#### PASSAGE

Case Study:How a 150-Staff Engineering Firm Cut IT Costs by 50% with Cloud Migration.
DracMachnical a growing engineering firm with 150 staff was struggling with ageing servers, rising maintenance costs, and limited scalability. By moving core workloads and storage to the cloud, they modernised their infrastructure, improved performance, and cut overall IT costs by 50% while positioning the business for future growth.
Client overview
The client is a multidisciplinary engineering firm delivering design, project management, and advisory services across commercial, industrial, and public infrastructure projects. Teams of engineers, drafters, and project managers depend on high‑performance applications, large CAD and BIM files, and reliable access to project data from office and site locations. The firm had grown steadily, adding new staff, offices, and projects, but its on‑premises IT environment had not kept pace. Leadership wanted a more scalable, predictable, and resilient platform without continually investing in new hardware.

########
#### RECORDS PROVIDED

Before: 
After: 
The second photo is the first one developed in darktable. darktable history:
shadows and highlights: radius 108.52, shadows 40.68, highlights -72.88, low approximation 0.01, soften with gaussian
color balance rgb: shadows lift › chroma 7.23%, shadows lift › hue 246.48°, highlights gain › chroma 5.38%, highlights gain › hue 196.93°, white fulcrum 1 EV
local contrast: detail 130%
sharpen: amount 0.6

########

TASK LIST:
• A. Based on the case study about the engineering firm's cloud migration, state whether each of the following statements agrees with the text, answering yes or no and quoting the deciding words: (i) The firm employs 150 staff. (ii) The firm's on‑premises IT environment kept pace with its growth. (iii) Leadership intended to keep investing in new hardware.
• B. Return the portion of the case study between "DracMachnical a growing" and "for future growth.", inclusive, copied without change.

SOLVED PROBLEMS:
• A.
(i) Yes: "a growing engineering firm with 150 staff"
(ii) No: "its on‑premises IT environment had not kept pace"
(iii) No: "without continually investing in new hardware"

• B.
DracMachnical a growing engineering firm with 150 staff was struggling with ageing servers, rising maintenance costs, and limited scalability. By moving core workloads and storage to the cloud, they modernised their infrastructure, improved performance, and cut overall IT costs by 50% while positioning the business for future growth.